EXTRACT PROVIDED
John Lathrop Throckmorton (February 28, 1913 – February 13, 1986) was a general in the United States Army

Early life
Throckmorton was born in Kansas City, Missouri, on February 28, 1913. After graduating from Culver Military Academy in 1931 he attended and graduated from the United States Military Academy on June 12, 1935, and was commissioned as a second lieutenant in the infantry.

Military career
In World War II, Throckmorton was assigned to the G3 Section, First Army in the European Theater from 1943 to 1946. After the war, he served in the TAC Department at West Point from 1946 to 1949. He took command of a battalion in the 5th Regimental Combat Team in Hawaii from 1949 to 1950 and later became the regimental combat team commander from 1950 to 1951 during the Korean War. After the war, he attended the National War College in 1954, and later became Commandant of Cadets at the United States Military Academy at West Point from 1956 to 1959.

Throckmorton served from 1959 to 1960 as Assistant Commanding General, 101st Airborne Division, followed by an assignment as Secretary General Staff, Office of the Chief of Staff Army from 1960 to 1962. He took command of the 82nd Airborne Division from 1962 to 1964, then deployed to Vietnam as Deputy Commander, Military Assistance Command, Vietnam, from 1964 to 1965. His service in Vietnam was followed by an assignment as Deputy Commander, Office of the Chief Army Reserve from 1965 to 1966.

Throckmorton also served a tour of duty in 1967, commanding Task Force Detroit during the Detroit riots.

Throckmorton held successive commands as Commanding General, XVIII Airborne Corps (1967); Commanding General, Third United States Army, (1967–1969); and Commander in Chief, United States Strike Command, (1969–1973).

GIVEN TASK
Reproduce verbatim everything in the text on General John Lathrop Throckmorton from "Throckmorton held successive" down to "Strike Command, (1969–1973).".

ENTRIES PROVIDED
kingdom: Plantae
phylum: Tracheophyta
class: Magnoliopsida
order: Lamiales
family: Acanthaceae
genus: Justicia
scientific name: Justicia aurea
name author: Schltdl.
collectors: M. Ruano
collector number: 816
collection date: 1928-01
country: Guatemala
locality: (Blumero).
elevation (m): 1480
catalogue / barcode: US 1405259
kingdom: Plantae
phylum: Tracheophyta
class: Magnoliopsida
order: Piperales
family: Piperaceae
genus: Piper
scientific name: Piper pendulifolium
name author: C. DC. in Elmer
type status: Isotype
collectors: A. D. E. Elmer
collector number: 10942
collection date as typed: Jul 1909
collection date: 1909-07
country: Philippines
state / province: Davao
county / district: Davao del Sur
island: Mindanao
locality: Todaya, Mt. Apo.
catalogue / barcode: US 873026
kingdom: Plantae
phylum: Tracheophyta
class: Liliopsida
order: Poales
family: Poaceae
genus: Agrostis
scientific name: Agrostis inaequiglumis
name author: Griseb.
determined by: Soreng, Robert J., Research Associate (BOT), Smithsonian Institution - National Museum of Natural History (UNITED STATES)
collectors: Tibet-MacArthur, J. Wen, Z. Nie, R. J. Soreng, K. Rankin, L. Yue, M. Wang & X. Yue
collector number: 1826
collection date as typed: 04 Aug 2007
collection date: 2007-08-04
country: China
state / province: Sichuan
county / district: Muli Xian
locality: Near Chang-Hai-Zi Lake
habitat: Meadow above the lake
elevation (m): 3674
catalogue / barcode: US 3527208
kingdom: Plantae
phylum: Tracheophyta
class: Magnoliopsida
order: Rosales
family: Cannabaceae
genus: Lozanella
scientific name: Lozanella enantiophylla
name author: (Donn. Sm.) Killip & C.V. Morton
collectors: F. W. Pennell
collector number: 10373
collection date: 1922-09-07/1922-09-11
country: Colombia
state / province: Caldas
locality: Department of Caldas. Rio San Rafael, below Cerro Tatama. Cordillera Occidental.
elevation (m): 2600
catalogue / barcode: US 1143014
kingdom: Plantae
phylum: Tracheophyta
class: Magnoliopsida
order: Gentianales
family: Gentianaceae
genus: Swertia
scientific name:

RESPONSE BELOW
Throckmorton held successive commands as Commanding General, XVIII Airborne Corps (1967); Commanding General, Third United States Army, (1967–1969); and Commander in Chief, United States Strike Command, (1969–1973).